Top of RECORDS TO PROCESS

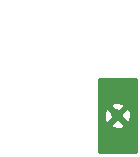
<source format=gbr>
G04 #@! TF.FileFunction,Copper,L1,Top,Signal*
%FSLAX46Y46*%
G04 Gerber Fmt 4.6, Leading zero omitted, Abs format (unit mm)*
G04 Created by KiCad (PCBNEW 4.0.1-stable) date 6/17/2016 12:44:14 AM*
%MOMM*%
G01*
G04 APERTURE LIST*
%ADD10C,0.100000*%
%ADD11C,1.000000*%
%ADD12C,0.100000*%
%ADD13C,0.254000*%
G04 APERTURE END LIST*
D10*
D11*
X160000000Y-109800000D03*
D12*
X150400000Y-100400000D03*
D13*
G36*
X161548000Y-112873000D02*
X158452000Y-112873000D01*
X158452000Y-110590104D01*
X159389501Y-110590104D01*
X159426648Y-110805217D01*
X159854972Y-110948112D01*
X160305375Y-110916217D01*
X160573352Y-110805217D01*
X160610499Y-110590104D01*
X160000000Y-109979605D01*
X159389501Y-110590104D01*
X158452000Y-110590104D01*
X158452000Y-109654972D01*
X158851888Y-109654972D01*
X158883783Y-110105375D01*
X158994783Y-110373352D01*
X159209896Y-110410499D01*
X159820395Y-109800000D01*
X160179605Y-109800000D01*
X160790104Y-110410499D01*
X161005217Y-110373352D01*
X161148112Y-109945028D01*
X161116217Y-109494625D01*
X161005217Y-109226648D01*
X160790104Y-109189501D01*
X160179605Y-109800000D01*
X159820395Y-109800000D01*
X159209896Y-109189501D01*
X158994783Y-109226648D01*
X158851888Y-109654972D01*
X158452000Y-109654972D01*
X158452000Y-109009896D01*
X159389501Y-109009896D01*
X160000000Y-109620395D01*
X160610499Y-109009896D01*
X160573352Y-108794783D01*
X160145028Y-108651888D01*
X159694625Y-108683783D01*
X159426648Y-108794783D01*
X159389501Y-109009896D01*
X158452000Y-109009896D01*
X158452000Y-106702000D01*
X161548000Y-106702000D01*
X161548000Y-112873000D01*
X161548000Y-112873000D01*
G37*
X161548000Y-112873000D02*
X158452000Y-112873000D01*
X158452000Y-110590104D01*
X159389501Y-110590104D01*
X159426648Y-110805217D01*
X159854972Y-110948112D01*
X160305375Y-110916217D01*
X160573352Y-110805217D01*
X160610499Y-110590104D01*
X160000000Y-109979605D01*
X159389501Y-110590104D01*
X158452000Y-110590104D01*
X158452000Y-109654972D01*
X158851888Y-109654972D01*
X158883783Y-110105375D01*
X158994783Y-110373352D01*
X159209896Y-110410499D01*
X159820395Y-109800000D01*
X160179605Y-109800000D01*
X160790104Y-110410499D01*
X161005217Y-110373352D01*
X161148112Y-109945028D01*
X161116217Y-109494625D01*
X161005217Y-109226648D01*
X160790104Y-109189501D01*
X160179605Y-109800000D01*
X159820395Y-109800000D01*
X159209896Y-109189501D01*
X158994783Y-109226648D01*
X158851888Y-109654972D01*
X158452000Y-109654972D01*
X158452000Y-109009896D01*
X159389501Y-109009896D01*
X160000000Y-109620395D01*
X160610499Y-109009896D01*
X160573352Y-108794783D01*
X160145028Y-108651888D01*
X159694625Y-108683783D01*
X159426648Y-108794783D01*
X159389501Y-109009896D01*
X158452000Y-109009896D01*
X158452000Y-106702000D01*
X161548000Y-106702000D01*
X161548000Y-112873000D01*
M02*

</source>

Bottom of RECORDS TO PROCESS

# [AIM OF THE EXERCISE]
Search the data for "APERTURE" and list every line in which it occurs.

# [SOLUTION]
G04 APERTURE LIST*
G04 APERTURE END LIST*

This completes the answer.